Our sacred right of dominion— our sacred rite of extraction

 

They drill horizontally then hydraulically fracture the Eagle Ford shale in Texas and extract the naphtha from the natural gas, dump it into caverns, then pump it up 2,000 miles of pipelines, mix it with bitumen in Alberta…

 

“This is how we do it.”

 

. . .and then send it back to Texas where they process it into all manner of products for combustion to CO2, like petroleum coke sent to Turkey and Japan as a worse-than-coal substitute

 

“It feels so good.”

 

The Chairman, his favourite: Kearl Lake (the project not the former body of water):

 

“Why is Fisheries having an environmental review, we’ve already de-watered the lake?”

 

“National GHG from this project is only going up by 0.5%.”
(1 out of every 200 tonnes emitted for the entire nation, percentages sounds so much better)

 

“Why are they so worried when we’re not?”
Let’s celebrate!

 

There are cheerleaders,
there are zip lines in the canopy of the trees!

 

Ross Belot is a former fossil fuel industry manager now eco-poet and filmmaker from Hamilton, Ontario.


Questions and Answers

1. Is there a specific moment that inspired you to pursue poetry?

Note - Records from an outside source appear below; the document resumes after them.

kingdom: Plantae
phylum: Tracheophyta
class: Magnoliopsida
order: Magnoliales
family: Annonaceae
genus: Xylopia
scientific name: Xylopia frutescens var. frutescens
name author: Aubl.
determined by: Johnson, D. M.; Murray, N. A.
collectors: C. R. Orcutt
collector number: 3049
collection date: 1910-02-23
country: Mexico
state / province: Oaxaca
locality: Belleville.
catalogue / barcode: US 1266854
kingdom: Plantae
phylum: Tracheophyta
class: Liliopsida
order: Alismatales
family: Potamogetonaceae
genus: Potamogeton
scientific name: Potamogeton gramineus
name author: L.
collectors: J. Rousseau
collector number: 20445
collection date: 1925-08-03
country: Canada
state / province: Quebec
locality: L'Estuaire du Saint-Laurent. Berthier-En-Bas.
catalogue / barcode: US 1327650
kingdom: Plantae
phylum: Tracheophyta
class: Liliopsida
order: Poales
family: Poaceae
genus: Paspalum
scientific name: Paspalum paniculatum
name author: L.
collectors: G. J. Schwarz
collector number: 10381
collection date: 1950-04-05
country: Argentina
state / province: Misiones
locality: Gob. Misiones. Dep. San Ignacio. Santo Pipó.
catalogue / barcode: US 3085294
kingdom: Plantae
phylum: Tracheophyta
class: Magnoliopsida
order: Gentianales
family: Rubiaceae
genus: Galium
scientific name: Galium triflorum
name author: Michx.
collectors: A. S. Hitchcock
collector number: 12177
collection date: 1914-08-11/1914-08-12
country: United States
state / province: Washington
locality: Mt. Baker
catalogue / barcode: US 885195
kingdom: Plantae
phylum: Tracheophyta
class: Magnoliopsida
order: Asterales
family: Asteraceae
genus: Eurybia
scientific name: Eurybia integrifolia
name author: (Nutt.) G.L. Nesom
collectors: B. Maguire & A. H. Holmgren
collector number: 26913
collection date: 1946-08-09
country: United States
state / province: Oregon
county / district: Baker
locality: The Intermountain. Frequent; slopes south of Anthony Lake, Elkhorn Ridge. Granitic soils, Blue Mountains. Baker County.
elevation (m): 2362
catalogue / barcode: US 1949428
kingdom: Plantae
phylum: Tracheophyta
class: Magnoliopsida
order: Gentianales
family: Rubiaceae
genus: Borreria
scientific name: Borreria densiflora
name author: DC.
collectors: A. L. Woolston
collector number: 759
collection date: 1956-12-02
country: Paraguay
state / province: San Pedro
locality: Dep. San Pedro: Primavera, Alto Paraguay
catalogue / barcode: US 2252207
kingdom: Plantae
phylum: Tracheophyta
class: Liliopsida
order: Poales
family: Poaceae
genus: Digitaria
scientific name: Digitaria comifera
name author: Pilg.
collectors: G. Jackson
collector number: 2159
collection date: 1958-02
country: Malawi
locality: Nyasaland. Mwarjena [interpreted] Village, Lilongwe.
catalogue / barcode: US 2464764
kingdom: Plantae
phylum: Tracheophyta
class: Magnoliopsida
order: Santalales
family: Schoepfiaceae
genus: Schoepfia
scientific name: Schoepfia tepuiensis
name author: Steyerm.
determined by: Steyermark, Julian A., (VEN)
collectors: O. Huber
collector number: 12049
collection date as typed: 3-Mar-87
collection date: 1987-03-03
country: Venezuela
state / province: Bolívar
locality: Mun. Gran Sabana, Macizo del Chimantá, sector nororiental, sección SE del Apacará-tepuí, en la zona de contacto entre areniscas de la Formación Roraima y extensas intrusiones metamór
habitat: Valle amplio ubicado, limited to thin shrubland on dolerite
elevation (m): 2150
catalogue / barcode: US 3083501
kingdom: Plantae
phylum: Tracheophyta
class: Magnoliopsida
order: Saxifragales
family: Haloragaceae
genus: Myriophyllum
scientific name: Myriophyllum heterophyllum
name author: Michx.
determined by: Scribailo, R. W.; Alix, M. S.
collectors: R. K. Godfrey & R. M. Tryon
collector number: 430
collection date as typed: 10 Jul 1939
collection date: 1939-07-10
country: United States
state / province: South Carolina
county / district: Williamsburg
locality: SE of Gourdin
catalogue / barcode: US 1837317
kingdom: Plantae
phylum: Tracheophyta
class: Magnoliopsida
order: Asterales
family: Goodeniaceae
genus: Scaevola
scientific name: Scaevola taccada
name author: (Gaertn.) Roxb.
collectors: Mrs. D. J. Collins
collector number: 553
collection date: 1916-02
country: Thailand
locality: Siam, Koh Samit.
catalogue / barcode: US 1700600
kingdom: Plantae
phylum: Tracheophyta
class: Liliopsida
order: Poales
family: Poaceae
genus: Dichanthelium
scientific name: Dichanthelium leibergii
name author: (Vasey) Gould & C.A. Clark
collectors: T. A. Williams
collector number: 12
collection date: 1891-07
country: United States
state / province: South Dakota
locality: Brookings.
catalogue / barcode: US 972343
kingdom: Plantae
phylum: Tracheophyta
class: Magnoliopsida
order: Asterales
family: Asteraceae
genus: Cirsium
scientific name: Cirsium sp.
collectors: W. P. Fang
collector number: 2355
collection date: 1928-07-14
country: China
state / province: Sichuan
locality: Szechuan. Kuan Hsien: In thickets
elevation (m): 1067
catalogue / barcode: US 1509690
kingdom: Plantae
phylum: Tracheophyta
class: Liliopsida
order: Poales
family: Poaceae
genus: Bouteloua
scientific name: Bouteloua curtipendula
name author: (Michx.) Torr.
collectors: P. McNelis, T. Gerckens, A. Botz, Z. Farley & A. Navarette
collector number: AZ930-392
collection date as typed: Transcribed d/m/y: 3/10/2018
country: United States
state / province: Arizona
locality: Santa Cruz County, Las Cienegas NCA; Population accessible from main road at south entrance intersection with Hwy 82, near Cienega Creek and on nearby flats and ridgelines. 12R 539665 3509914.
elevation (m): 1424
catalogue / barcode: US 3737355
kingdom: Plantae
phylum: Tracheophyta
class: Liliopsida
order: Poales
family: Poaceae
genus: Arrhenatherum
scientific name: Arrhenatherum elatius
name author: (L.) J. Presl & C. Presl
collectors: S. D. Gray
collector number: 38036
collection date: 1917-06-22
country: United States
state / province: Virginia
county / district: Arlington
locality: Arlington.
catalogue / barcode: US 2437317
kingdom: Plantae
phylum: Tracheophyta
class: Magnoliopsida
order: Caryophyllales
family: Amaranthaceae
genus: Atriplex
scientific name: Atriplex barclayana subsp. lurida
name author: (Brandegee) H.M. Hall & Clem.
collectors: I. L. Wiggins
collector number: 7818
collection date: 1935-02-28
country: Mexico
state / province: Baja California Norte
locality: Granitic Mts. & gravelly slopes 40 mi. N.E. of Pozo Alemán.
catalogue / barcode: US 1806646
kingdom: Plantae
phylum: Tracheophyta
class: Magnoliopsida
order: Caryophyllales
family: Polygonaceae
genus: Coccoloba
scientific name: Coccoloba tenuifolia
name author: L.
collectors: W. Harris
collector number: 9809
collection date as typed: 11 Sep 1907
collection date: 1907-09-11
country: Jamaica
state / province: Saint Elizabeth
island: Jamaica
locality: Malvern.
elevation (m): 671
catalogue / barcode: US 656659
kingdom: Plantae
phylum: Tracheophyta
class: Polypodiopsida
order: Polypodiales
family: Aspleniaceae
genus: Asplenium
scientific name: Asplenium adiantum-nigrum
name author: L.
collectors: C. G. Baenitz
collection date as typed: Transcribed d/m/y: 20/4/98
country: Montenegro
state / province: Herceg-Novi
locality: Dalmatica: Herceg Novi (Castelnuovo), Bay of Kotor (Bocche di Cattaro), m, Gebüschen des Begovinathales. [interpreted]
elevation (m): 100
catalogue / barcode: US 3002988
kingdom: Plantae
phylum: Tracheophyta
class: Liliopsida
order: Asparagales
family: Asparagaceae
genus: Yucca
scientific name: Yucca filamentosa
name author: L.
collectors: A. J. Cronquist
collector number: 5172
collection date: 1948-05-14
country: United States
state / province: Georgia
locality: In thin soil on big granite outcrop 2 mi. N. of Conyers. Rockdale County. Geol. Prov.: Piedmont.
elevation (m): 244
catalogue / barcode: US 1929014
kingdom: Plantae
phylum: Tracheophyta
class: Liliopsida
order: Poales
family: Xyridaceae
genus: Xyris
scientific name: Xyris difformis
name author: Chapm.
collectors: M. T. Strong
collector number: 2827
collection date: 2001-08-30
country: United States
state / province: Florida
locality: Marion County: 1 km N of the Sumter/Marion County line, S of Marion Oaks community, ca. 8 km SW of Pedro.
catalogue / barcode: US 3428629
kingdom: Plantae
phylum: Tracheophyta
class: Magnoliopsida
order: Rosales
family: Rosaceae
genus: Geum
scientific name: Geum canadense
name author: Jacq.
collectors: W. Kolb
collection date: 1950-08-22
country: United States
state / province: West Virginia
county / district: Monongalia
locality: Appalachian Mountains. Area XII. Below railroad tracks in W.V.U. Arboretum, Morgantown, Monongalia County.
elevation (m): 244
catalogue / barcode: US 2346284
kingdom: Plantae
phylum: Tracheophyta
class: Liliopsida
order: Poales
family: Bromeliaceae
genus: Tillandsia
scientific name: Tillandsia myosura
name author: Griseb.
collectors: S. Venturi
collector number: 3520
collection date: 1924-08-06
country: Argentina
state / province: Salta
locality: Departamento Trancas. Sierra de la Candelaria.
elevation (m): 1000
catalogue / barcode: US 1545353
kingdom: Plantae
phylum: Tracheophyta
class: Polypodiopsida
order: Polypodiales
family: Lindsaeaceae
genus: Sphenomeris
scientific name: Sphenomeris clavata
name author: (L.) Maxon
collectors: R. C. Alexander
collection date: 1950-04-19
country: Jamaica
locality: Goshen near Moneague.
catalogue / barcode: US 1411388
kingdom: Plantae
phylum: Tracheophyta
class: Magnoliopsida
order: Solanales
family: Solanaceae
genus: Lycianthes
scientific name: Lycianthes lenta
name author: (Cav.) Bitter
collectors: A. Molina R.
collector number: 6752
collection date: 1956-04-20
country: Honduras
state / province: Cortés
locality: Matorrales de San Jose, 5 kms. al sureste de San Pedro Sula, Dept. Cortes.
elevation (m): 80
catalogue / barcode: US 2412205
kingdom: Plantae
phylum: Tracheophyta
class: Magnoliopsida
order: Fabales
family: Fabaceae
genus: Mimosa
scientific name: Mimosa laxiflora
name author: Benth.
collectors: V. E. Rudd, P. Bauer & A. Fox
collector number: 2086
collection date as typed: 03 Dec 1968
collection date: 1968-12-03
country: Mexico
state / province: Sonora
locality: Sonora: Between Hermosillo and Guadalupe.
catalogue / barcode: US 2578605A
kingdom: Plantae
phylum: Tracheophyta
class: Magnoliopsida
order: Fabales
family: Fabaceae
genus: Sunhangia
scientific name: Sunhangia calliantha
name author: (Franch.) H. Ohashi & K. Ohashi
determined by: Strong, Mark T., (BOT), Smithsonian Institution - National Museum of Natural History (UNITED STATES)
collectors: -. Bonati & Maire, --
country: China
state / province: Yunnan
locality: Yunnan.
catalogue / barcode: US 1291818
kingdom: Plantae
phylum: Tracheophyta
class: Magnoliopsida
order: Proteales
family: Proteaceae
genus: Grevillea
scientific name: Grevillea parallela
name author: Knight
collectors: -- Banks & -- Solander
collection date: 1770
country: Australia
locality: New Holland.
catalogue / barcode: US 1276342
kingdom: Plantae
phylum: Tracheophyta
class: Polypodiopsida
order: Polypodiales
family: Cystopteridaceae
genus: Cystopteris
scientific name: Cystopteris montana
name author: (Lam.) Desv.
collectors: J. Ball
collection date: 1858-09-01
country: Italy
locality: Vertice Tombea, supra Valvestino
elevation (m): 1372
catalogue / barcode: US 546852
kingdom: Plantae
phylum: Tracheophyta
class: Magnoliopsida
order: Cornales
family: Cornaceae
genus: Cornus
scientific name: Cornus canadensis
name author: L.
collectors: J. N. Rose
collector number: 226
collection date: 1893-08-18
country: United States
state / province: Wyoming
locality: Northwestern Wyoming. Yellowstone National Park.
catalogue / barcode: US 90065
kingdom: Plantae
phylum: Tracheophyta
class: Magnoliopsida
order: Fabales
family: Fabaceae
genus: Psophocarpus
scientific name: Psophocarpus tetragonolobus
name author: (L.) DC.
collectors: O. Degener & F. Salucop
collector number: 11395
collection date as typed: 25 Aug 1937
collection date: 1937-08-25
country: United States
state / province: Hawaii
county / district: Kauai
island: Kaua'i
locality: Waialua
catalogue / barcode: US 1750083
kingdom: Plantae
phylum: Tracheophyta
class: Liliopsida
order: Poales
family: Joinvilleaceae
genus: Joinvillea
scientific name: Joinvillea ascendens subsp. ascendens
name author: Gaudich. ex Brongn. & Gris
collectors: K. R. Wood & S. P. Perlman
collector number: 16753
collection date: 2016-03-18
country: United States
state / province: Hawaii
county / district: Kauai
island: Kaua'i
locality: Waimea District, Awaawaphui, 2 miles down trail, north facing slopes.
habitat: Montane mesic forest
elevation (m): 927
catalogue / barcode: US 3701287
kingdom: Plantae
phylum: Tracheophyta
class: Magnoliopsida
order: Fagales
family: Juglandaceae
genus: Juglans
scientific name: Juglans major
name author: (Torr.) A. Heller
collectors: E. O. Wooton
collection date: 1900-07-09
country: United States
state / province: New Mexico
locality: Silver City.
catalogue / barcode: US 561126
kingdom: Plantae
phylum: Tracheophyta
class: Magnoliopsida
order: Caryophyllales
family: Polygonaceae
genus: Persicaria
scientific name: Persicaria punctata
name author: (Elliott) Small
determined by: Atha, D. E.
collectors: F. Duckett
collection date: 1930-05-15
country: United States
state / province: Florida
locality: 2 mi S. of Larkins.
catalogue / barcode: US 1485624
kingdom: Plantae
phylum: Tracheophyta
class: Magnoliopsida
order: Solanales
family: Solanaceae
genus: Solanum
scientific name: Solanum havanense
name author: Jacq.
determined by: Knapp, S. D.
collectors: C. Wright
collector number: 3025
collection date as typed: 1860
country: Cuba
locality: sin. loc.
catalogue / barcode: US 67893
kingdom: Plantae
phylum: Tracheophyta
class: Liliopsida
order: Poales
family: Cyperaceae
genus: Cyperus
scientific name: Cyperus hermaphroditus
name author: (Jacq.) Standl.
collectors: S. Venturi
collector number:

In a creative writing class in 2003 at McMaster I picked up Patrick Lane’s collection The Bare Plum of Winter Rain and was so astounded by it I had to find my way to writing poetry.

2. As a published writer, what are your tips or words of motivation for the aspiring poet?

Fiercely revise your poem; look for that glowing bit that’s the core of the poem that wants to be and don’t ever kill it, instead build off it.

3. What poetic techniques did you use in this poem? How much attention do you pay to form and metre?

I worry about a poem becoming a rant when discussing environmental issues explicitly. To try and avoid that, I use various types of material such as factual prose and spoken phrases. The non traditional form also allows for the incorporation of those materials in a holistic way. I pay a lot of attention to form and I feel rhythm develops naturally in my work.

4. How did your writing process unfold around this poem? How did you write, edit, and refine it?

The poem actually started off as prose narrative blocks. It became less cohesive in many edits as material was removed and it became more compressed. More white space found its way in to ensure the remainder was less dense and the phrases then were able to stand on their own as well as still provide the narrative arc. I also tried different fonts for various sections; even though that disappeared in the final version, it helped me move towards the final structure.